If your datasets are significantly larger than 5Gb you may end up with poor performance (paging) or crashes during the diff operation (e.g. taking longer than 5-10 minutes). If this occurs you may need to increase the amount of RAM assigned to the JVM for the FetchAndTranslate operation.
Similarly if your dataset is much smaller than 5Gb you may be able to reduce the amount of RAM being assigned to the JVM.

Acknowledgements

The first version of the Elements-VIVO Harvester was developed by Ian Boston, and was originally available at: https://github.com/ieb/symplectic-harvester.
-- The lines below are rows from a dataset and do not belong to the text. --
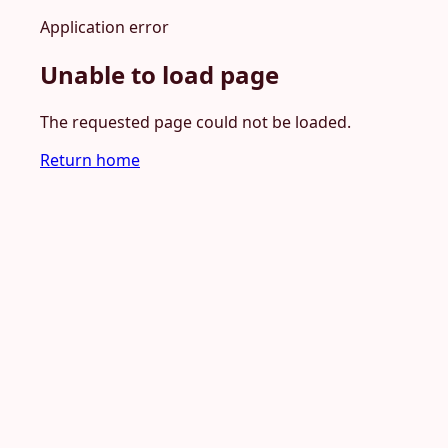
Application error
Unable to load page
The requested page could not be loaded.
Return home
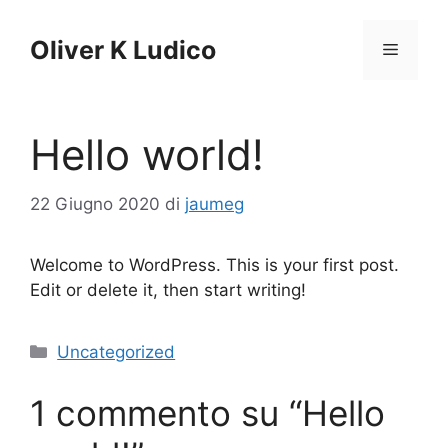
Vai
al
Oliver K Ludico
Menu
contenuto
Hello world!
22 Giugno 2020
di
jaumeg
Welcome to WordPress. This is your first post.
Edit or delete it, then start writing!
Categorie
Uncategorized
1 commento su “Hello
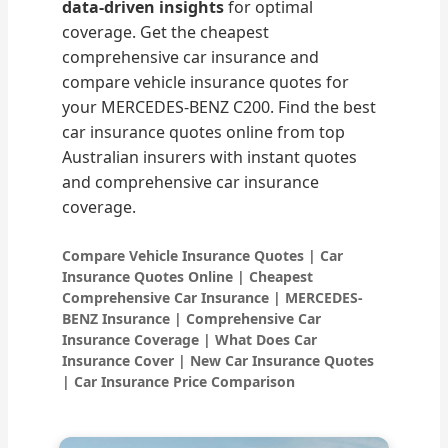
data-driven insights
for optimal
coverage. Get the cheapest
comprehensive car insurance and
compare vehicle insurance quotes for
your MERCEDES-BENZ C200. Find the best
car insurance quotes online from top
Australian insurers with instant quotes
and comprehensive car insurance
coverage.
Compare Vehicle Insurance Quotes | Car
Insurance Quotes Online | Cheapest
Comprehensive Car Insurance | MERCEDES-
BENZ Insurance | Comprehensive Car
Insurance Coverage | What Does Car
Insurance Cover | New Car Insurance Quotes
| Car Insurance Price Comparison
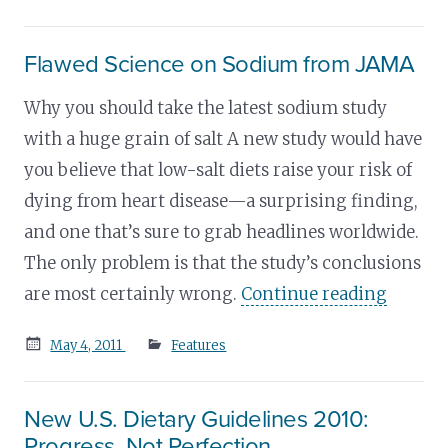
on
Flawed Science on Sodium from JAMA
Why you should take the latest sodium study
with a huge grain of salt A new study would have
you believe that low-salt diets raise your risk of
dying from heart disease—a surprising finding,
and one that’s sure to grab headlines worldwide.
The only problem is that the study’s conclusions
are most certainly wrong.
Continue reading
Posted
May 4, 2011
Features
on
New U.S. Dietary Guidelines 2010:
Progress, Not Perfection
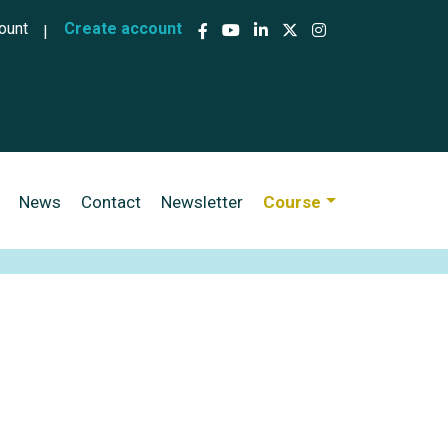
ccount menu
ount
Create account
News
Contact
Newsletter
Course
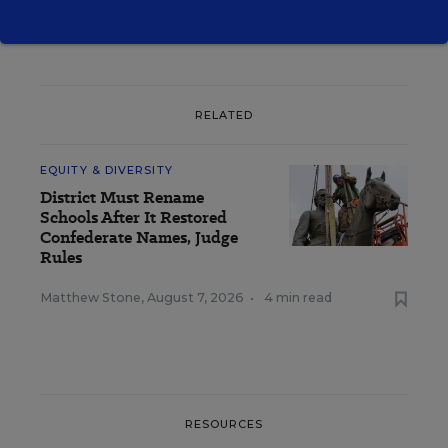
RELATED
EQUITY & DIVERSITY
District Must Rename
Schools After It Restored
Confederate Names, Judge
Rules
Matthew Stone
,
August 7, 2026
•
4 min read
RESOURCES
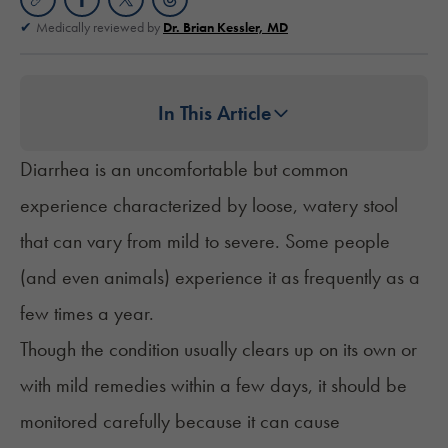
Medically reviewed by
Dr. Brian Kessler, MD
In This Article
Diarrhea is an uncomfortable but common
experience characterized by loose, watery stool
that can vary from mild to severe. Some people
(and even animals) experience it as frequently as a
few times a year.
Though the condition usually clears up on its own or
with mild remedies within a few days, it should be
monitored carefully because it can cause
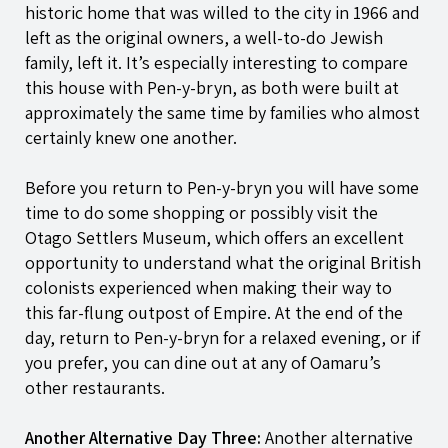
historic home that was willed to the city in 1966 and
left as the original owners, a well-to-do Jewish
family, left it. It’s especially interesting to compare
this house with
Pen-y-bryn
, as both were built at
approximately the same time by families who almost
certainly knew one another.
Before you return to
Pen-y-bryn
you will have some
time to do some shopping or possibly visit the
Otago Settlers Museum, which offers an excellent
opportunity to understand what the original British
colonists experienced when making their way to
this far-flung outpost of Empire. At the end of the
day, return to
Pen-y-bryn
for a relaxed evening, or if
you prefer, you can dine out at any of Oamaru’s
other restaurants.
Another Alternative Day Three:
Another alternative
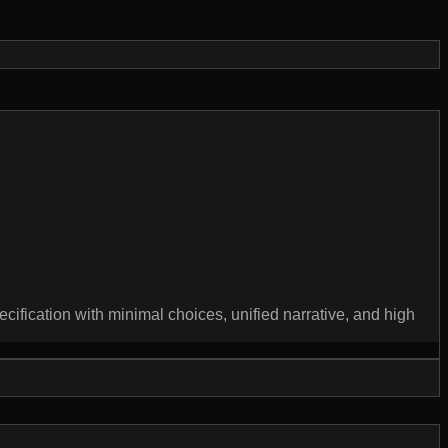
ecification with minimal choices, unified narrative, and high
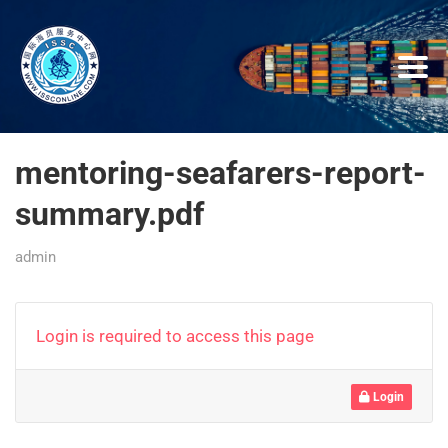
mentoring-seafarers-report-
summary.pdf
admin
Login is required to access this page
Login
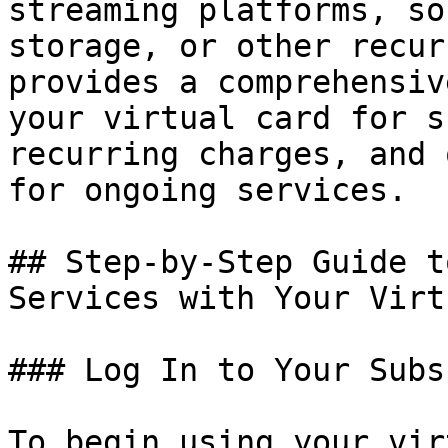
streaming platforms, so
storage, or other recur
provides a comprehensiv
your virtual card for s
recurring charges, and 
for ongoing services.

## Step-by-Step Guide t
Services with Your Virt
### Log In to Your Subs
To begin using your vir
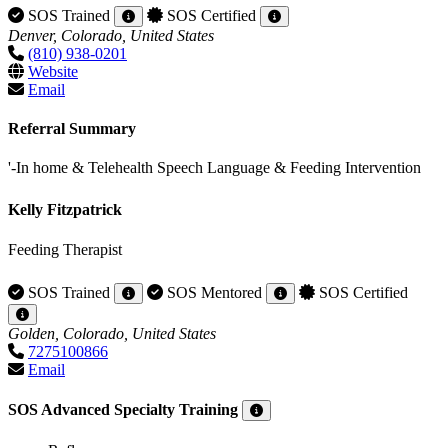
SOS Trained
SOS Certified
Denver, Colorado, United States
(810) 938-0201
Website
Email
Referral Summary
'-In home & Telehealth Speech Language & Feeding Intervention
Kelly Fitzpatrick
Feeding Therapist
SOS Trained
SOS Mentored
SOS Certified
Golden, Colorado, United States
7275100866
Email
SOS Advanced Specialty Training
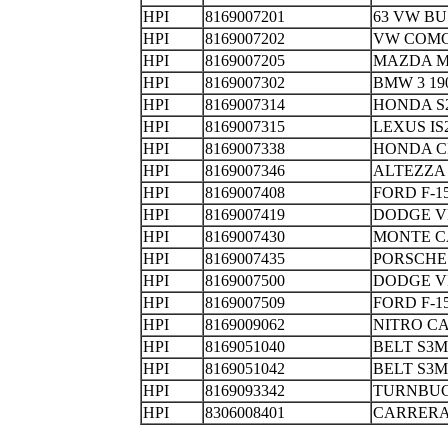
HPI
8169007201
63 VW
HPI
8169007202
VW COMC
HPI
8169007205
MAZDA M
HPI
8169007302
BMW 3 1
HPI
8169007314
HONDA S
HPI
8169007315
LEXUS IS
HPI
8169007338
HONDA C
HPI
8169007346
ALTEZZ
HPI
8169007408
FORD F-1
HPI
8169007419
DODGE V
HPI
8169007430
MONTE C
HPI
8169007435
PORSCHE
HPI
8169007500
DODGE V
HPI
8169007509
FORD F-
HPI
8169009062
NITRO 
HPI
8169051040
BELT S3M
HPI
8169051042
BELT S3M
HPI
8169093342
TURNBU
HPI
8306008401
CARRERA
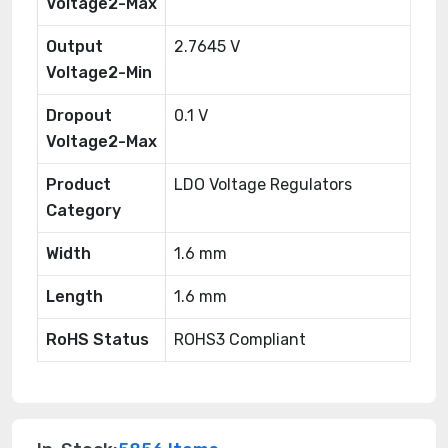
Voltage2-Max
Output
2.7645 V
Voltage2-Min
Dropout
0.1 V
Voltage2-Max
Product
LDO Voltage Regulators
Category
Width
1.6 mm
Length
1.6 mm
RoHS Status
ROHS3 Compliant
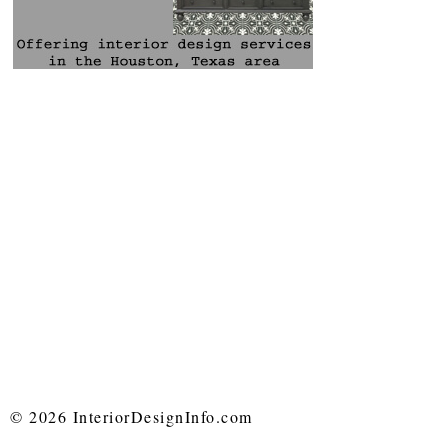
© 2026 InteriorDesignInfo.com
The second version was developed by Graham Triggs (whilst working for Symplectic), and can be found at https://github.com/Symplectic/VIVO. Additional thanks to Daniel Grant from Emory University for his contributions to the second version.

This version was developed by Andrew Cockbill (whilst working for Symplectic).

About

This Vivo harvester is designed to harvest data from Symplectic Elements (via the Elements API) and transfer it to Vivo (via Vivo's Sparql Update API) in a manner that can support regular (e.g. nightly) updates. The harvested Elements data is transformed into Vivo compatible RDF by a customisable XSLT based cross-walking framework.